* EXERCISE AIM: Rewrite the lines below, putting "Enlarge image" wherever "Magnify image" appears and leaving every other word unchanged.

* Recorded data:
- - -
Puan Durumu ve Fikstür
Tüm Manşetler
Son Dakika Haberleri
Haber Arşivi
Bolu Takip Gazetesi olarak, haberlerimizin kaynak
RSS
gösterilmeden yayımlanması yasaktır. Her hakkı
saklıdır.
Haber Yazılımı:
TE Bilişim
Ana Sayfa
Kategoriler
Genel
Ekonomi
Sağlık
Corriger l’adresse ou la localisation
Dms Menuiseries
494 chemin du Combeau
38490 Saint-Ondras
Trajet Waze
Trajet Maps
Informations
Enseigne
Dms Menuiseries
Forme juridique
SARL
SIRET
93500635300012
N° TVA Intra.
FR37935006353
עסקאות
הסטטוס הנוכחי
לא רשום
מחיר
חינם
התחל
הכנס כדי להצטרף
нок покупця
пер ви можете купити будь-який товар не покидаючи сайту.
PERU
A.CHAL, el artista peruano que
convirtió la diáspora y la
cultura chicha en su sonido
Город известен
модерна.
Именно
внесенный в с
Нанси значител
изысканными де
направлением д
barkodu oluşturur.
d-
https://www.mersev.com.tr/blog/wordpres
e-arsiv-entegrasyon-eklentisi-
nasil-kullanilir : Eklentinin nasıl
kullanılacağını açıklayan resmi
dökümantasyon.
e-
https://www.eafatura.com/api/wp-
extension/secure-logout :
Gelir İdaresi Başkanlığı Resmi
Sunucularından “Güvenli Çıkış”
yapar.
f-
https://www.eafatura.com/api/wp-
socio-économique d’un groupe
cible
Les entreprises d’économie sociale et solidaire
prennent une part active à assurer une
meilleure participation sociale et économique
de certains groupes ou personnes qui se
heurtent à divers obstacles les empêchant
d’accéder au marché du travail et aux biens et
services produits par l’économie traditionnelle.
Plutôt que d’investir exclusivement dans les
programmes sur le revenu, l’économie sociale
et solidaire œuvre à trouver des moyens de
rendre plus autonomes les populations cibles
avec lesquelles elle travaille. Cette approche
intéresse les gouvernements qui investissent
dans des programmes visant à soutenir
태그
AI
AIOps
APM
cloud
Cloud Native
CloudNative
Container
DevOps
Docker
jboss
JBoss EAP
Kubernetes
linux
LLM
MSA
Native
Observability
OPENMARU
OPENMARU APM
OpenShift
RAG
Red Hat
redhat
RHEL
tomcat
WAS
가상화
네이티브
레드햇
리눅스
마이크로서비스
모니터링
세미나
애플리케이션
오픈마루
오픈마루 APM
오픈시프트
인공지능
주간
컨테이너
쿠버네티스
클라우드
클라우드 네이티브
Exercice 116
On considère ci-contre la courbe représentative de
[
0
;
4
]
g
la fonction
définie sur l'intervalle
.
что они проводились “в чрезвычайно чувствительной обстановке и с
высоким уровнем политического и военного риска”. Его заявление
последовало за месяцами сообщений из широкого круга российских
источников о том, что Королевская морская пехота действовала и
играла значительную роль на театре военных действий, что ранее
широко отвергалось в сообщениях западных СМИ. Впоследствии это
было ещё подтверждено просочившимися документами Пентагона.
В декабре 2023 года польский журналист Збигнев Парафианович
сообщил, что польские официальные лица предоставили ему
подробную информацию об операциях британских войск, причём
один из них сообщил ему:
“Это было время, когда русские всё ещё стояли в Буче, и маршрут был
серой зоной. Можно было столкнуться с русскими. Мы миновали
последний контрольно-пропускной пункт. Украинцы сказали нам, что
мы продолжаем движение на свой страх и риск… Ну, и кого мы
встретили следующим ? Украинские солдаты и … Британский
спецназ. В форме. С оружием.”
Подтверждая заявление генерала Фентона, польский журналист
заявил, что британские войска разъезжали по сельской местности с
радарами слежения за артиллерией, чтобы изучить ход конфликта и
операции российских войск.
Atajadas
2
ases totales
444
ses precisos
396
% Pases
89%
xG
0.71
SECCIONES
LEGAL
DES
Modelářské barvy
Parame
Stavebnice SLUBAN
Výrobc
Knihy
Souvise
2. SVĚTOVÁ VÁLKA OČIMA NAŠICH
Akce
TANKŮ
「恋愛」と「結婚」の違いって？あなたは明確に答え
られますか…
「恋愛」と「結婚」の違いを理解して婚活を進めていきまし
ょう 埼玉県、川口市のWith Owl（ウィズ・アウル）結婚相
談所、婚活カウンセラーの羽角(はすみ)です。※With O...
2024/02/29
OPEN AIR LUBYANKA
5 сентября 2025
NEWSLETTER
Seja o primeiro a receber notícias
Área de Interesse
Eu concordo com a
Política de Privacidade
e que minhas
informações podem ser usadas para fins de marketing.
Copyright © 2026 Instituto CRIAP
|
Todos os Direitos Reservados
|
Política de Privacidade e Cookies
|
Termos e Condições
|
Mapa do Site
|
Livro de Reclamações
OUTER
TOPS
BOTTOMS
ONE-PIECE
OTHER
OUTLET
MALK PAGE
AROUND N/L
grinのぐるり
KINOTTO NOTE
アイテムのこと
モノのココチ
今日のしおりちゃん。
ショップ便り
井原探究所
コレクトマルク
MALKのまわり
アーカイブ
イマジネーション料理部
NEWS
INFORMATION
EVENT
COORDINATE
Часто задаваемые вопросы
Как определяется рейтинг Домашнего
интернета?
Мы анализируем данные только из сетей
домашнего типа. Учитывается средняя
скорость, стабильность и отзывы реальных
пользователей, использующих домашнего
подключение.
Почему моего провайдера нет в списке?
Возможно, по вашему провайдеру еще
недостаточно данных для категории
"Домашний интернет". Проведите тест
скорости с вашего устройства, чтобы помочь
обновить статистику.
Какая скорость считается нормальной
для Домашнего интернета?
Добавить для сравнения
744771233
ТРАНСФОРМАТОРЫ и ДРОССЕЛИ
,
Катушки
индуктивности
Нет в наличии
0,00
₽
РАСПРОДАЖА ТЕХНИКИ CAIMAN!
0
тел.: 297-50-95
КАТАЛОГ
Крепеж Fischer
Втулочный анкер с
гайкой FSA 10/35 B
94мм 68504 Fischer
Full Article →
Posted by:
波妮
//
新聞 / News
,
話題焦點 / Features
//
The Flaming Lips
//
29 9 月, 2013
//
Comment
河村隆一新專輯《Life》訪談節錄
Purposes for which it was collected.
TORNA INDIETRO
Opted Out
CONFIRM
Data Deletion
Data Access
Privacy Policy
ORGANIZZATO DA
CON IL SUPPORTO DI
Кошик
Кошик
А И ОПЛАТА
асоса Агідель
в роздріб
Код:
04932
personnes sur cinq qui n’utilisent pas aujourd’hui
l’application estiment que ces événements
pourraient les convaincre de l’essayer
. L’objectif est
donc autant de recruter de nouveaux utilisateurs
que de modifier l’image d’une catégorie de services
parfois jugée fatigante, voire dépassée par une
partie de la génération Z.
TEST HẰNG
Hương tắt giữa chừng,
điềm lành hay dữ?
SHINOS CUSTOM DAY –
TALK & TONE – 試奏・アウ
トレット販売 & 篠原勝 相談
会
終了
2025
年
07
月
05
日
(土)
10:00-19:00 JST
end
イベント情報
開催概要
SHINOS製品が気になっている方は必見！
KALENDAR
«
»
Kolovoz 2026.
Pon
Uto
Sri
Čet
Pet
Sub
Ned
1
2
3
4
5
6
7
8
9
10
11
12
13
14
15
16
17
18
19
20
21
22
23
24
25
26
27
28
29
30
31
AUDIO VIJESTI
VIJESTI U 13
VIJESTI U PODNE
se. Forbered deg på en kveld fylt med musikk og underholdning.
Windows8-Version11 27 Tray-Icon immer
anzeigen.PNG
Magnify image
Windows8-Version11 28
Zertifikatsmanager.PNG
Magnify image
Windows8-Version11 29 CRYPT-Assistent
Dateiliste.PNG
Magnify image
- - -
* ANSWER SPACE:
Puan Durumu ve Fikstür
Tüm Manşetler
Son Dakika Haberleri
Haber Arşivi
Bolu Takip Gazetesi olarak, haberlerimizin kaynak
RSS
gösterilmeden yayımlanması yasaktır. Her hakkı
saklıdır.
Haber Yazılımı:
TE Bilişim
Ana Sayfa
Kategoriler
Genel
Ekonomi
Sağlık
Corriger l’adresse ou la localisation
Dms Menuiseries
494 chemin du Combeau
38490 Saint-Ondras
Trajet Waze
Trajet Maps
Informations
Enseigne
Dms Menuiseries
Forme juridique
SARL
SIRET
93500635300012
N° TVA Intra.
FR37935006353
עסקאות
הסטטוס הנוכחי
לא רשום
מחיר
חינם
התחל
הכנס כדי להצטרף
нок покупця
пер ви можете купити будь-який товар не покидаючи сайту.
PERU
A.CHAL, el artista peruano que
convirtió la diáspora y la
cultura chicha en su sonido
Город известен
модерна.
Именно
внесенный в с
Нанси значител
изысканными де
направлением д
barkodu oluşturur.
d-
https://www.mersev.com.tr/blog/wordpres
e-arsiv-entegrasyon-eklentisi-
nasil-kullanilir : Eklentinin nasıl
kullanılacağını açıklayan resmi
dökümantasyon.
e-
https://www.eafatura.com/api/wp-
extension/secure-logout :
Gelir İdaresi Başkanlığı Resmi
Sunucularından “Güvenli Çıkış”
yapar.
f-
https://www.eafatura.com/api/wp-
socio-économique d’un groupe
cible
Les entreprises d’économie sociale et solidaire
prennent une part active à assurer une
meilleure participation sociale et économique
de certains groupes ou personnes qui se
heurtent à divers obstacles les empêchant
d’accéder au marché du travail et aux biens et
services produits par l’économie traditionnelle.
Plutôt que d’investir exclusivement dans les
programmes sur le revenu, l’économie sociale
et solidaire œuvre à trouver des moyens de
rendre plus autonomes les populations cibles
avec lesquelles elle travaille. Cette approche
intéresse les gouvernements qui investissent
dans des programmes visant à soutenir
태그
AI
AIOps
APM
cloud
Cloud Native
CloudNative
Container
DevOps
Docker
jboss
JBoss EAP
Kubernetes
linux
LLM
MSA
Native
Observability
OPENMARU
OPENMARU APM
OpenShift
RAG
Red Hat
redhat
RHEL
tomcat
WAS
가상화
네이티브
레드햇
리눅스
마이크로서비스
모니터링
세미나
애플리케이션
오픈마루
오픈마루 APM
오픈시프트
인공지능
주간
컨테이너
쿠버네티스
클라우드
클라우드 네이티브
Exercice 116
On considère ci-contre la courbe représentative de
[
0
;
4
]
g
la fonction
définie sur l'intervalle
.
что они проводились “в чрезвычайно чувствительной обстановке и с
высоким уровнем политического и военного риска”. Его заявление
последовало за месяцами сообщений из широкого круга российских
источников о том, что Королевская морская пехота действовала и
играла значительную роль на театре военных действий, что ранее
широко отвергалось в сообщениях западных СМИ. Впоследствии это
было ещё подтверждено просочившимися документами Пентагона.
В декабре 2023 года польский журналист Збигнев Парафианович
сообщил, что польские официальные лица предоставили ему
подробную информацию об операциях британских войск, причём
один из них сообщил ему:
“Это было время, когда русские всё ещё стояли в Буче, и маршрут был
серой зоной. Можно было столкнуться с русскими. Мы миновали
последний контрольно-пропускной пункт. Украинцы сказали нам, что
мы продолжаем движение на свой страх и риск… Ну, и кого мы
встретили следующим ? Украинские солдаты и … Британский
спецназ. В форме. С оружием.”
Подтверждая заявление генерала Фентона, польский журналист
заявил, что британские войска разъезжали по сельской местности с
радарами слежения за артиллерией, чтобы изучить ход конфликта и
операции российских войск.
Atajadas
2
ases totales
444
ses precisos
396
% Pases
89%
xG
0.71
SECCIONES
LEGAL
DES
Modelářské barvy
Parame
Stavebnice SLUBAN
Výrobc
Knihy
Souvise
2. SVĚTOVÁ VÁLKA OČIMA NAŠICH
Akce
TANKŮ
「恋愛」と「結婚」の違いって？あなたは明確に答え
られますか…
「恋愛」と「結婚」の違いを理解して婚活を進めていきまし
ょう 埼玉県、川口市のWith Owl（ウィズ・アウル）結婚相
談所、婚活カウンセラーの羽角(はすみ)です。※With O...
2024/02/29
OPEN AIR LUBYANKA
5 сентября 2025
NEWSLETTER
Seja o primeiro a receber notícias
Área de Interesse
Eu concordo com a
Política de Privacidade
e que minhas
informações podem ser usadas para fins de marketing.
Copyright © 2026 Instituto CRIAP
|
Todos os Direitos Reservados
|
Política de Privacidade e Cookies
|
Termos e Condições
|
Mapa do Site
|
Livro de Reclamações
OUTER
TOPS
BOTTOMS
ONE-PIECE
OTHER
OUTLET
MALK PAGE
AROUND N/L
grinのぐるり
KINOTTO NOTE
アイテムのこと
モノのココチ
今日のしおりちゃん。
ショップ便り
井原探究所
コレクトマルク
MALKのまわり
アーカイブ
イマジネーション料理部
NEWS
INFORMATION
EVENT
COORDINATE
Часто задаваемые вопросы
Как определяется рейтинг Домашнего
интернета?
Мы анализируем данные только из сетей
домашнего типа. Учитывается средняя
скорость, стабильность и отзывы реальных
пользователей, использующих домашнего
подключение.
Почему моего провайдера нет в списке?
Возможно, по вашему провайдеру еще
недостаточно данных для категории
"Домашний интернет". Проведите тест
скорости с вашего устройства, чтобы помочь
обновить статистику.
Какая скорость считается нормальной
для Домашнего интернета?
Добавить для сравнения
744771233
ТРАНСФОРМАТОРЫ и ДРОССЕЛИ
,
Катушки
индуктивности
Нет в наличии
0,00
₽
РАСПРОДАЖА ТЕХНИКИ CAIMAN!
0
тел.: 297-50-95
КАТАЛОГ
Крепеж Fischer
Втулочный анкер с
гайкой FSA 10/35 B
94мм 68504 Fischer
Full Article →
Posted by:
波妮
//
新聞 / News
,
話題焦點 / Features
//
The Flaming Lips
//
29 9 月, 2013
//
Comment
河村隆一新專輯《Life》訪談節錄
Purposes for which it was collected.
TORNA INDIETRO
Opted Out
CONFIRM
Data Deletion
Data Access
Privacy Policy
ORGANIZZATO DA
CON IL SUPPORTO DI
Кошик
Кошик
А И ОПЛАТА
асоса Агідель
в роздріб
Код:
04932
personnes sur cinq qui n’utilisent pas aujourd’hui
l’application estiment que ces événements
pourraient les convaincre de l’essayer
. L’objectif est
donc autant de recruter de nouveaux utilisateurs
que de modifier l’image d’une catégorie de services
parfois jugée fatigante, voire dépassée par une
partie de la génération Z.
TEST HẰNG
Hương tắt giữa chừng,
điềm lành hay dữ?
SHINOS CUSTOM DAY –
TALK & TONE – 試奏・アウ
トレット販売 & 篠原勝 相談
会
終了
2025
年
07
月
05
日
(土)
10:00-19:00 JST
end
イベント情報
開催概要
SHINOS製品が気になっている方は必見！
KALENDAR
«
»
Kolovoz 2026.
Pon
Uto
Sri
Čet
Pet
Sub
Ned
1
2
3
4
5
6
7
8
9
10
11
12
13
14
15
16
17
18
19
20
21
22
23
24
25
26
27
28
29
30
31
AUDIO VIJESTI
VIJESTI U 13
VIJESTI U PODNE
se. Forbered deg på en kveld fylt med musikk og underholdning.
Windows8-Version11 27 Tray-Icon immer
anzeigen.PNG
Enlarge image
Windows8-Version11 28
Zertifikatsmanager.PNG
Enlarge image
Windows8-Version11 29 CRYPT-Assistent
Dateiliste.PNG
Enlarge image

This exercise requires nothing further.